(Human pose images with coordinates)
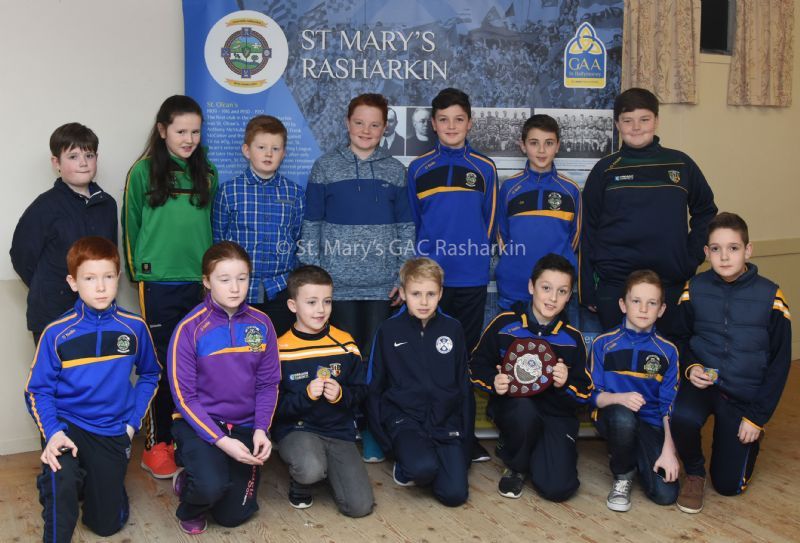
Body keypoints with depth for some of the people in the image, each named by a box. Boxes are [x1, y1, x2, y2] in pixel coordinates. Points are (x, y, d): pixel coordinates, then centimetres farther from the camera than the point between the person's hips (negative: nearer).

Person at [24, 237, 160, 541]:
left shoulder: (134, 327, -7)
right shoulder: (57, 333, -12)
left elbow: (150, 374, 8)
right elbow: (38, 390, -7)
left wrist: (133, 421, -1)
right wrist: (52, 432, -23)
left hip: (113, 433, 2)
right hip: (68, 425, -2)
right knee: (61, 478, -37)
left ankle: (89, 483, 43)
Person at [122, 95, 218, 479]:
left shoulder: (207, 173, 8)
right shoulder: (143, 172, -2)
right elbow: (131, 227, 2)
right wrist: (138, 275, 1)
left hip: (200, 282, 3)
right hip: (159, 285, -3)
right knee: (161, 365, 3)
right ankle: (156, 445, 13)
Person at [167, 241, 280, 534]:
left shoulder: (261, 324, -4)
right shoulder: (190, 328, -14)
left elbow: (268, 384, 0)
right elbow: (184, 396, -13)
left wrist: (261, 430, -15)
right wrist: (221, 440, -21)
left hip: (244, 426, 3)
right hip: (198, 423, -3)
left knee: (233, 515, 1)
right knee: (212, 487, -30)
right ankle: (189, 500, 7)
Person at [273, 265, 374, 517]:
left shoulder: (345, 343, 2)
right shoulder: (280, 350, -7)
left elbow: (360, 391, 6)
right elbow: (275, 406, -7)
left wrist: (341, 395, -16)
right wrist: (306, 395, -24)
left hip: (339, 430, 3)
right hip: (296, 428, -3)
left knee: (360, 506, -11)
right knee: (310, 469, -37)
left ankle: (327, 466, 20)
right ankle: (299, 485, 2)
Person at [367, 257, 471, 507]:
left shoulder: (453, 329, 3)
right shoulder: (389, 330, -1)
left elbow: (463, 385, 10)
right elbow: (375, 385, 5)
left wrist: (465, 437, 9)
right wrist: (383, 438, 2)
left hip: (445, 419, 2)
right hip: (404, 418, -2)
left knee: (455, 495, -15)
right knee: (423, 468, -32)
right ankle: (405, 465, 3)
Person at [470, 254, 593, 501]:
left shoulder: (572, 338, 3)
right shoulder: (504, 324, -2)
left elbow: (585, 393, 5)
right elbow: (477, 365, 6)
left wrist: (566, 383, -16)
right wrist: (493, 381, -15)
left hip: (556, 415, 1)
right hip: (511, 405, -1)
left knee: (558, 487, -20)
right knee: (523, 409, -40)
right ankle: (515, 465, -6)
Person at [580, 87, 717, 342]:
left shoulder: (681, 164, 5)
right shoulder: (605, 170, 3)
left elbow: (705, 211, 17)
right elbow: (588, 230, 4)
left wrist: (692, 257, 4)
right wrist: (588, 291, 2)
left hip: (672, 284, 1)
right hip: (614, 285, -1)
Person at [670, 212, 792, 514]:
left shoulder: (770, 296, -10)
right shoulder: (694, 289, -6)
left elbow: (780, 361, -4)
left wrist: (758, 417, -6)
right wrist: (690, 367, -14)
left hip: (744, 396, 0)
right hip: (702, 384, 1)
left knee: (729, 485, 3)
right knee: (681, 417, -35)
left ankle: (750, 438, 36)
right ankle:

- _Instructions to follow_: Count the lines in the records above that contain the string "ankle". Give only the number.

- _Your response_: 9